Ruy Blas
Ruy Blas de Victor Hugo, mise en scène de Christian Schiaretti..
Notre amie Evelyne Loew vous avait dit en novembre tout le bien qu’elle pensait de ce Ruy Blas qui inaugurait le nouveau et splendide T.N.P.
Le spectacle est maintenant en tournée mais soit dans l’euphorie de cette grande première, tout allait pour le mieux dans le meilleur des mondes villeurbannais, soit il ne s’est pas bonifié et, pardon Evelyne, nous n’ avons sans doute pas vu tout à fait la même chose!
Nous avons même eu la nette impression qu’il avait tendance à perdre ses boulons en route, pour reprendre une expression du cher Bernard Dort.
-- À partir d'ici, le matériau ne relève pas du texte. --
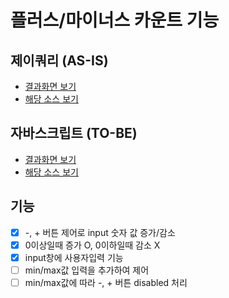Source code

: # 플러스/마이너스 카운트 기능

## 제이쿼리 (AS-IS)
- [결과화면 보기](https://yeony1011.github.io/2019script_ex/190325/190325.html)
- [해당 소스 보기](https://yeony1011.github.io/2019script_ex/190325/common.js)

## 자바스크립트 (TO-BE)
- [결과화면 보기](https://yeony1011.github.io/2019script_ex/190325/190325_v2.html)
- [해당 소스 보기](https://yeony1011.github.io/2019script_ex/190325/common_v2.js)

## 기능
- [x] -, + 버튼 제어로 input 숫자 값 증가/감소
- [x] 0이상일때 증가 O, 0이하일때 감소 X
- [x] input창에 사용자입력 기능
- [ ] min/max값 입력을 추가하여 제어
- [ ] min/max값에 따라 -, + 버튼 disabled 처리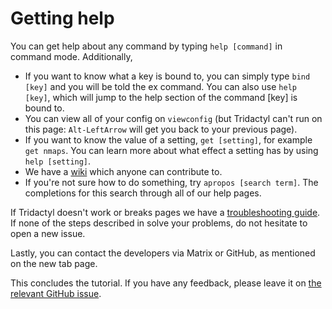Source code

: # Getting help

You can get help about any command by typing `help [command]` in command mode. Additionally,

-   If you want to know what a key is bound to, you can simply type `bind [key]` and you will be told the ex command. You can also use `help [key]`, which will jump to the help section of the command [key] is bound to.
-   You can view all of your config on `viewconfig` (but Tridactyl can't run on this page: `Alt-LeftArrow` will get you back to your previous page).
-   If you want to know the value of a setting, `get [setting]`, for example `get nmaps`. You can learn more about what effect a setting has by using `help [setting]`.
-   We have a [wiki](https://github.com/tridactyl/tridactyl/wiki) which anyone can contribute to.
-   If you're not sure how to do something, try `apropos [search term]`. The completions for this search through all of our help pages.

If Tridactyl doesn't work or breaks pages we have a [troubleshooting guide](https://github.com/tridactyl/tridactyl/blob/master/doc/troubleshooting.md). If none of the steps described in solve your problems, do not hesitate to open a new issue.

Lastly, you can contact the developers via Matrix or GitHub, as mentioned on the new tab page.

This concludes the tutorial. If you have any feedback, please leave it on [the relevant GitHub issue](https://github.com/tridactyl/tridactyl/issues/380). <a href='./8-marks.md' rel="prev"></a>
Le décor d’azueleros bleus de Rudi Sabounghi, est tout à fait impressionnant mais écrase un peu les personnages déjà victimes d’un éclairage parcimonieux dans toute la première partie. Les costumes de Thibault Wechlin donnent à l’ensemble un côté Ménines de Velasquez d’une indéniable beauté. Comme cette entrée de la reine saluée par toute la cour… Il n’y aucun doute là-dessus: Christian Schiaretti a réalisé une œuvre de peintre assez rare pour être signalée.
Et la direction d’acteurs et la mise en scène? Là, les choses se gâtent plutôt! Schiaretti, par manque de temps sans doute, semble avoir laissé la bride sur le coup à ses comédiens; c’est un peu comme si on assistait à une répétition! Robin Renucci (Salluste), Isabelle Sadoyan (la duègne) , Jérôme Kircher (Don César) et Roland Monod( Don Guritan) ont un sacré métier: diction, gestuelle, sens du phrasé hugolien, humour et panache : ils savent imposer leur personnage mais ne sont pas à l’unisson avec leurs plus jeunes camarades qui semblent, eux, un peu perdus, comme s’ils avaient été vite et peu dirigés.
Nicolas Gonzalès que l’on connaît depuis longtemps, est sans doute jeune et beau mais, dans la première partie, manque d’énergie et de présence, et on l’entend souvent mal. Cela s’arrange ensuite heureusement…Quant à Juliette Rizoud, elle semble avoir bien de mal à incarner cette reine qui devrait être sublime… mais qu’on entend difficilement aussi (c’est une maladie du siècle chez les jeunes comédiens plus enclins à dire un texte à vingt centimètres d’un micro!) et dont la confidente est, elle, beaucoup plus convaincante. Ce qui est quand même ennuyeux!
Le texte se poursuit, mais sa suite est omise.